103:20 Pones las tinieblas y viene la noche, * y rondan las fieras de la selva; 
103:21 Los cachorros rugen por la presa, * reclamando a Dios su comida. 
103:22 Cuando brilla el sol, se retiran, * y se tumban en sus guaridas; 
103:23 El hombre sale a sus faenas, * a su labranza hasta el atardecer.
103:24 Cuántas son tus obras, Señor, * y todas las hiciste con sabiduría; la tierra está llena de tus criaturas. 
103:25 Ahí está el mar: ancho y dilatado, * en él bullen, sin número, 
103:26 Animales pequeños y grandes; * lo surcan las naves, 
103:27 Y el leviatán que modelaste para que retoce. * Todos ellos aguardan a que les eches comida a su tiempo: 
103:28 Se la echas, y la atrapan; * abres tu mano, y se sacian de bienes; 
103:29 Escondes tu rostro, y se espantan; * les retiras el aliento, y expiran y vuelven a ser polvo; 
103:30 Envías tu aliento, y los creas, * y repueblas la faz de la tierra. 

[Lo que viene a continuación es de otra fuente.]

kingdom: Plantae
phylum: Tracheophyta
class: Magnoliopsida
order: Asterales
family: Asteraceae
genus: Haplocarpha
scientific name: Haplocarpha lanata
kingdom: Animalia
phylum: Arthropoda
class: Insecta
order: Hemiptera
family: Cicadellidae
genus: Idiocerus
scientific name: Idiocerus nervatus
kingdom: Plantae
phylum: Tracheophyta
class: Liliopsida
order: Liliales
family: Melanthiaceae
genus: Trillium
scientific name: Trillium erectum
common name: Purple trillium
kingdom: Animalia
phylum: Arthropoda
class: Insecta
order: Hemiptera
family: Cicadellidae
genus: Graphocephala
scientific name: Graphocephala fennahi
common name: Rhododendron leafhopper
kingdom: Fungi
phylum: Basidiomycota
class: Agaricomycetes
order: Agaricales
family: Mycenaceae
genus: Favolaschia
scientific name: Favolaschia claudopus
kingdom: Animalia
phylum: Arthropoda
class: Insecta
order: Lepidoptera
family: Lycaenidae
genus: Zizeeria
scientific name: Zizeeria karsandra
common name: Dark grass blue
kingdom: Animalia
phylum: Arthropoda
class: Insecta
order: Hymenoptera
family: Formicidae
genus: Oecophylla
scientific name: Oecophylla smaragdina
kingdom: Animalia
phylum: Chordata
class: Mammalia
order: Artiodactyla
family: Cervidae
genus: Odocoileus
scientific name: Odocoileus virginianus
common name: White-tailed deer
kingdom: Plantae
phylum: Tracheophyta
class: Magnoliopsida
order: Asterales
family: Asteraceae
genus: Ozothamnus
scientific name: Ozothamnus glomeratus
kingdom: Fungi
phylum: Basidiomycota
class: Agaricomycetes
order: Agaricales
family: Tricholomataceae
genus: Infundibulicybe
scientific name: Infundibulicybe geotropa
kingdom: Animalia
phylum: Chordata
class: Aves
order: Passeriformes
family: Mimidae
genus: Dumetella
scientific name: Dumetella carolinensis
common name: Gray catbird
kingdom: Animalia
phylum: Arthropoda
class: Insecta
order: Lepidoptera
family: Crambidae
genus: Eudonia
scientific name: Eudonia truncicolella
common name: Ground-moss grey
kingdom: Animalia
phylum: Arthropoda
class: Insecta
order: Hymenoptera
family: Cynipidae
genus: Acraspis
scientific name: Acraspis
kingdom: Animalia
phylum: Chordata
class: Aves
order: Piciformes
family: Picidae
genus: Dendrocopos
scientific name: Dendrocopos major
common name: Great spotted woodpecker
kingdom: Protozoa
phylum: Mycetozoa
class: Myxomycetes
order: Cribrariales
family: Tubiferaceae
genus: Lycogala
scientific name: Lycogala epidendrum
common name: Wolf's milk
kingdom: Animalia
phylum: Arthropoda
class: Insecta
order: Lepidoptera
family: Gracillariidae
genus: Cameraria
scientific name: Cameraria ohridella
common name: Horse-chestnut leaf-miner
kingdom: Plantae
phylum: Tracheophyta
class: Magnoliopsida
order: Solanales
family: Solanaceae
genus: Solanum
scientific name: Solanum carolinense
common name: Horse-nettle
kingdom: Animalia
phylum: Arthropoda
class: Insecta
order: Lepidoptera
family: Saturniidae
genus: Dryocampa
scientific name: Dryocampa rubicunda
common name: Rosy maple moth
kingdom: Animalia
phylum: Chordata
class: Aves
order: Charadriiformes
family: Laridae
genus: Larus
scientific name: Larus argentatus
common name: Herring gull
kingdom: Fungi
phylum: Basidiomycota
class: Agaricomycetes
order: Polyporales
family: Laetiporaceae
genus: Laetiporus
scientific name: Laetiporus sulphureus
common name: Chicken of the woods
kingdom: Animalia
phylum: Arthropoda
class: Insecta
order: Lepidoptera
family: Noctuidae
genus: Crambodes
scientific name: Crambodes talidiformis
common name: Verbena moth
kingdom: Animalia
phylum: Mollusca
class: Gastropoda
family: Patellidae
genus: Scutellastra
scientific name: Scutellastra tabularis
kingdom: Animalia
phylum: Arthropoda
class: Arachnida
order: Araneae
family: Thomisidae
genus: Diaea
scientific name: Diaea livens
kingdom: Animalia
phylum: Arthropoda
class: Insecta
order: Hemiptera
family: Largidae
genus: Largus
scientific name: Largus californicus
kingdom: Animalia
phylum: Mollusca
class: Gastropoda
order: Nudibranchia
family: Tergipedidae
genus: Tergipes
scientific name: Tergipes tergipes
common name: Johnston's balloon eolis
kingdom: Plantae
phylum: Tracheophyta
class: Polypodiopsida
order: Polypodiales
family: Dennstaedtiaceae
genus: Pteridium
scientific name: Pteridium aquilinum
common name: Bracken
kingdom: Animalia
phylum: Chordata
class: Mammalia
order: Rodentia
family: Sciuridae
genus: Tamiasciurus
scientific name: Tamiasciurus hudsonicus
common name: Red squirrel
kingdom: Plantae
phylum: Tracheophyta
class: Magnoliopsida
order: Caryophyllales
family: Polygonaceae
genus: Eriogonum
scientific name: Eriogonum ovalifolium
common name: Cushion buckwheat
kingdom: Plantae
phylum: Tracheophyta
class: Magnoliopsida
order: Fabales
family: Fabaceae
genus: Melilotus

103:31 Gloria a Dios para siempre, * goce el Señor con sus obras, 
103:32 Cuando Él mira la tierra, ella tiembla; * cuando toca los montes, humean. 
103:33 Cantaré al Señor, * tocaré para mi Dios mientras exista: 
103:34 Que le sea agradable mi poema, * y yo me alegraré con el Señor. 
103:35 Que se acaben los pecadores en la tierra, que los malvados no existan más. * ¡Bendice, alma mía, al Señor!